Gauthier hocha la tête et s'approcha.
— Fou ? Je n'en crois rien. Il était blessé au visage, dame Catherine, pas au crâne. En outre, et bien que je n'aie pas eu beaucoup de temps pour connaître messire Arnaud, j'ai à son sujet une opinion.
Me permettez-vous...
— Non seulement je le permets mais je vous le demande.
— Eh bien, je dirai qu'il m'est apparu comme un homme obstiné, attaché à ses idées personnelles jusqu'à l'entêtement et jusqu'à l'aveuglement. Or, il s'est mis dans la tête que cette femme est bien Jehanne d'Arc, miraculeusement échappée aux flammes ou ressuscitée, pourquoi pas ? N'était-elle pas l'envoyée de Dieu ?... Il a tellement envie d'y croire qu'il nie jusqu'à ses propres souvenirs et c'est au point que, même si des doutes lui sont venus, il a dû les chasser avec colère.
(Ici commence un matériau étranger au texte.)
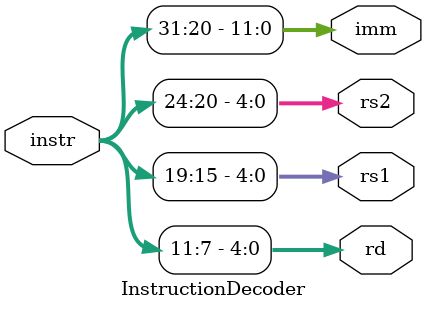
<source format=v>
module InstructionDecoder(instr, rd, rs1, rs2, imm); 

input [31:0]instr; 

output reg [4:0] rd, rs1, rs2;
output reg [11:0] imm;

/*reg [4:0]rd;
reg [4:0]rs1;
reg [4:0]rs2;
reg [11:0]imm;*/

always @(instr)   begin 

	 rd = instr[11:7];
	 rs1 = instr[19:15];
	 rs2 = instr[24:20];
	 imm = instr[31:20];

end 
endmodule

</source>
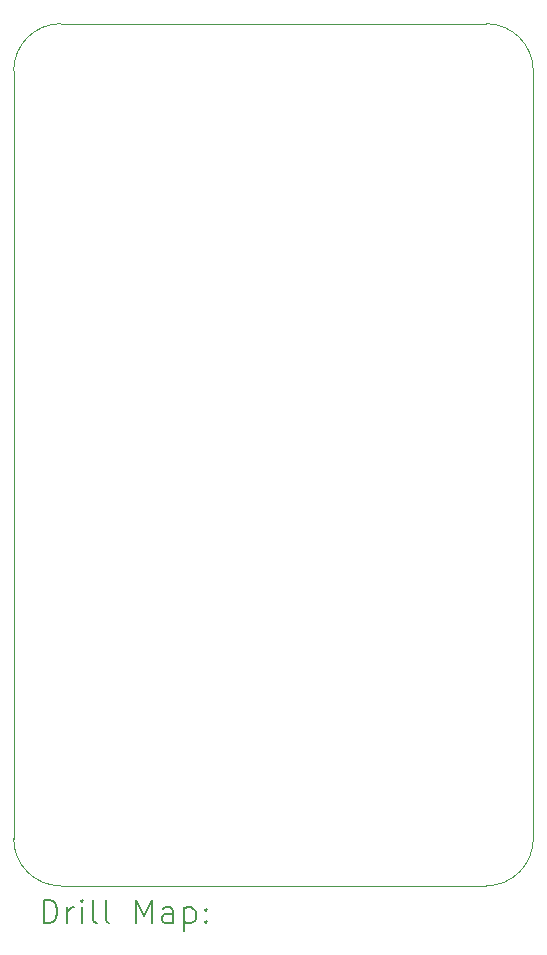
<source format=gbr>
%TF.GenerationSoftware,KiCad,Pcbnew,7.0.9*%
%TF.CreationDate,2024-01-11T22:44:25+01:00*%
%TF.ProjectId,CameraV1,43616d65-7261-4563-912e-6b696361645f,rev?*%
%TF.SameCoordinates,Original*%
%TF.FileFunction,Drillmap*%
%TF.FilePolarity,Positive*%
%FSLAX45Y45*%
G04 Gerber Fmt 4.5, Leading zero omitted, Abs format (unit mm)*
G04 Created by KiCad (PCBNEW 7.0.9) date 2024-01-11 22:44:25*
%MOMM*%
%LPD*%
G01*
G04 APERTURE LIST*
%ADD10C,0.100000*%
%ADD11C,0.200000*%
G04 APERTURE END LIST*
D10*
X13500000Y-13000000D02*
G75*
G03*
X13900000Y-12600000I0J400000D01*
G01*
X13900000Y-6100000D02*
G75*
G03*
X13500000Y-5700000I-400000J0D01*
G01*
X9500000Y-6100000D02*
X9500000Y-12600000D01*
X13900000Y-12600000D02*
X13900000Y-6100000D01*
X9900000Y-13000000D02*
X13500000Y-13000000D01*
X9900000Y-5700000D02*
G75*
G03*
X9500000Y-6100000I0J-400000D01*
G01*
X9500000Y-12600000D02*
G75*
G03*
X9900000Y-13000000I400000J0D01*
G01*
X13500000Y-5700000D02*
X9900000Y-5700000D01*
D11*
X9755777Y-13316484D02*
X9755777Y-13116484D01*
X9755777Y-13116484D02*
X9803396Y-13116484D01*
X9803396Y-13116484D02*
X9831967Y-13126008D01*
X9831967Y-13126008D02*
X9851015Y-13145055D01*
X9851015Y-13145055D02*
X9860539Y-13164103D01*
X9860539Y-13164103D02*
X9870063Y-13202198D01*
X9870063Y-13202198D02*
X9870063Y-13230769D01*
X9870063Y-13230769D02*
X9860539Y-13268865D01*
X9860539Y-13268865D02*
X9851015Y-13287912D01*
X9851015Y-13287912D02*
X9831967Y-13306960D01*
X9831967Y-13306960D02*
X9803396Y-13316484D01*
X9803396Y-13316484D02*
X9755777Y-13316484D01*
X9955777Y-13316484D02*
X9955777Y-13183150D01*
X9955777Y-13221246D02*
X9965301Y-13202198D01*
X9965301Y-13202198D02*
X9974824Y-13192674D01*
X9974824Y-13192674D02*
X9993872Y-13183150D01*
X9993872Y-13183150D02*
X10012920Y-13183150D01*
X10079586Y-13316484D02*
X10079586Y-13183150D01*
X10079586Y-13116484D02*
X10070063Y-13126008D01*
X10070063Y-13126008D02*
X10079586Y-13135531D01*
X10079586Y-13135531D02*
X10089110Y-13126008D01*
X10089110Y-13126008D02*
X10079586Y-13116484D01*
X10079586Y-13116484D02*
X10079586Y-13135531D01*
X10203396Y-13316484D02*
X10184348Y-13306960D01*
X10184348Y-13306960D02*
X10174824Y-13287912D01*
X10174824Y-13287912D02*
X10174824Y-13116484D01*
X10308158Y-13316484D02*
X10289110Y-13306960D01*
X10289110Y-13306960D02*
X10279586Y-13287912D01*
X10279586Y-13287912D02*
X10279586Y-13116484D01*
X10536729Y-13316484D02*
X10536729Y-13116484D01*
X10536729Y-13116484D02*
X10603396Y-13259341D01*
X10603396Y-13259341D02*
X10670063Y-13116484D01*
X10670063Y-13116484D02*
X10670063Y-13316484D01*
X10851015Y-13316484D02*
X10851015Y-13211722D01*
X10851015Y-13211722D02*
X10841491Y-13192674D01*
X10841491Y-13192674D02*
X10822444Y-13183150D01*
X10822444Y-13183150D02*
X10784348Y-13183150D01*
X10784348Y-13183150D02*
X10765301Y-13192674D01*
X10851015Y-13306960D02*
X10831967Y-13316484D01*
X10831967Y-13316484D02*
X10784348Y-13316484D01*
X10784348Y-13316484D02*
X10765301Y-13306960D01*
X10765301Y-13306960D02*
X10755777Y-13287912D01*
X10755777Y-13287912D02*
X10755777Y-13268865D01*
X10755777Y-13268865D02*
X10765301Y-13249817D01*
X10765301Y-13249817D02*
X10784348Y-13240293D01*
X10784348Y-13240293D02*
X10831967Y-13240293D01*
X10831967Y-13240293D02*
X10851015Y-13230769D01*
X10946253Y-13183150D02*
X10946253Y-13383150D01*
X10946253Y-13192674D02*
X10965301Y-13183150D01*
X10965301Y-13183150D02*
X11003396Y-13183150D01*
X11003396Y-13183150D02*
X11022444Y-13192674D01*
X11022444Y-13192674D02*
X11031967Y-13202198D01*
X11031967Y-13202198D02*
X11041491Y-13221246D01*
X11041491Y-13221246D02*
X11041491Y-13278388D01*
X11041491Y-13278388D02*
X11031967Y-13297436D01*
X11031967Y-13297436D02*
X11022444Y-13306960D01*
X11022444Y-13306960D02*
X11003396Y-13316484D01*
X11003396Y-13316484D02*
X10965301Y-13316484D01*
X10965301Y-13316484D02*
X10946253Y-13306960D01*
X11127205Y-13297436D02*
X11136729Y-13306960D01*
X11136729Y-13306960D02*
X11127205Y-13316484D01*
X11127205Y-13316484D02*
X11117682Y-13306960D01*
X11117682Y-13306960D02*
X11127205Y-13297436D01*
X11127205Y-13297436D02*
X11127205Y-13316484D01*
X11127205Y-13192674D02*
X11136729Y-13202198D01*
X11136729Y-13202198D02*
X11127205Y-13211722D01*
X11127205Y-13211722D02*
X11117682Y-13202198D01*
X11117682Y-13202198D02*
X11127205Y-13192674D01*
X11127205Y-13192674D02*
X11127205Y-13211722D01*
M02*

</source>
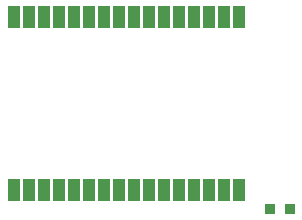
<source format=gbr>
%TF.GenerationSoftware,Altium Limited,Altium Designer,21.2.1 (34)*%
G04 Layer_Color=8421504*
%FSLAX26Y26*%
%MOIN*%
%TF.SameCoordinates,A0A043E5-24E2-464B-A4FE-AC519CE3A301*%
%TF.FilePolarity,Positive*%
%TF.FileFunction,Paste,Top*%
%TF.Part,Single*%
G01*
G75*
%TA.AperFunction,SMDPad,CuDef*%
%ADD10R,0.035433X0.035433*%
%ADD11R,0.042130X0.074800*%
D10*
X1258054Y118110D02*
D03*
X1324983D02*
D03*
D11*
X804528Y184251D02*
D03*
X754528D02*
D03*
X704528D02*
D03*
X654528D02*
D03*
X604528D02*
D03*
X554528D02*
D03*
X404528Y760631D02*
D03*
X454528D02*
D03*
X504528D02*
D03*
Y184251D02*
D03*
X554528Y760631D02*
D03*
X604528D02*
D03*
X654528D02*
D03*
X704528D02*
D03*
X754528D02*
D03*
X804528D02*
D03*
X854528D02*
D03*
X904528D02*
D03*
X954528D02*
D03*
X1004528D02*
D03*
X454528Y184251D02*
D03*
X1054528Y760631D02*
D03*
X1104528D02*
D03*
X1154528D02*
D03*
Y184251D02*
D03*
X1104528D02*
D03*
X1054528D02*
D03*
X1004528D02*
D03*
X954528D02*
D03*
X904528D02*
D03*
X854528D02*
D03*
X404528D02*
D03*
%TF.MD5,fb4db41ceea4cd6e98dd6cbb447106a1*%
M02*

</source>
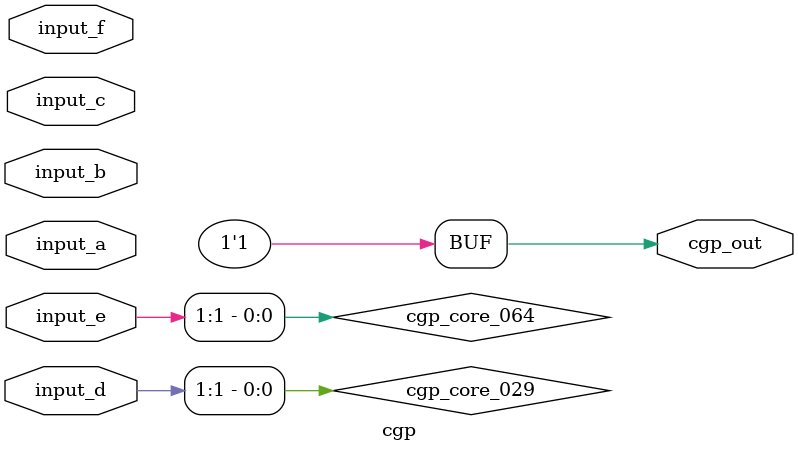
<source format=v>
module cgp(input [1:0] input_a, input [1:0] input_b, input [1:0] input_c, input [1:0] input_d, input [1:0] input_e, input [1:0] input_f, output [0:0] cgp_out);
  wire cgp_core_014;
  wire cgp_core_015;
  wire cgp_core_016;
  wire cgp_core_019;
  wire cgp_core_020;
  wire cgp_core_022_not;
  wire cgp_core_023;
  wire cgp_core_025_not;
  wire cgp_core_026;
  wire cgp_core_028;
  wire cgp_core_029;
  wire cgp_core_032_not;
  wire cgp_core_033;
  wire cgp_core_034_not;
  wire cgp_core_042;
  wire cgp_core_045;
  wire cgp_core_054;
  wire cgp_core_055;
  wire cgp_core_056;
  wire cgp_core_057;
  wire cgp_core_062;
  wire cgp_core_063;
  wire cgp_core_064;
  wire cgp_core_065;
  wire cgp_core_066;
  wire cgp_core_067;
  wire cgp_core_069;
  wire cgp_core_071;

  assign cgp_core_014 = ~(input_f[0] | input_d[0]);
  assign cgp_core_015 = ~(input_c[1] & input_d[1]);
  assign cgp_core_016 = ~(input_d[1] & input_c[1]);
  assign cgp_core_019 = ~input_d[0];
  assign cgp_core_020 = ~(input_e[0] & input_b[0]);
  assign cgp_core_022_not = ~input_d[0];
  assign cgp_core_023 = ~(input_a[1] | input_d[1]);
  assign cgp_core_025_not = ~input_e[1];
  assign cgp_core_026 = ~(input_c[0] ^ input_e[1]);
  assign cgp_core_028 = ~input_c[0];
  assign cgp_core_029 = input_d[1] | input_d[1];
  assign cgp_core_032_not = ~input_e[1];
  assign cgp_core_033 = ~input_a[1];
  assign cgp_core_034_not = ~input_e[0];
  assign cgp_core_042 = ~input_c[0];
  assign cgp_core_045 = input_a[1] & input_e[1];
  assign cgp_core_054 = ~(input_a[0] ^ input_a[0]);
  assign cgp_core_055 = ~(input_a[1] | input_a[1]);
  assign cgp_core_056 = ~(input_d[1] ^ input_b[0]);
  assign cgp_core_057 = input_a[1] | input_c[0];
  assign cgp_core_062 = input_d[1] & input_e[1];
  assign cgp_core_063 = ~(input_e[1] ^ input_d[0]);
  assign cgp_core_064 = input_e[1] & input_e[1];
  assign cgp_core_065 = input_f[1] & input_e[0];
  assign cgp_core_066 = ~(input_b[0] & input_d[0]);
  assign cgp_core_067 = ~(input_b[1] | input_d[0]);
  assign cgp_core_069 = ~(input_c[0] & input_d[0]);
  assign cgp_core_071 = ~input_a[0];

  assign cgp_out[0] = 1'b1;
endmodule
</source>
J'ajoute que votre rencontre n'a rien arrangé... Il va désormais s'accrocher à sa chimère avec d'autant plus d'entêtement qu'il pense avoir à se plaindre de vous.
Catherine haussa les épaules.
C'est ridicule !... » Elle ramena son regard violet sur le blessé qui l'observait, inquiet. « Avez-vous parfois entendu mon époux parler de moi après mon départ ? M'a-t-il cherchée ?
L'inquiétude du Boiteux se changea en une véritable angoisse tandis que, par une sorte de miracle, il réussissait à retrouver assez de sang dans son corps épuisé pour empourprer son visage.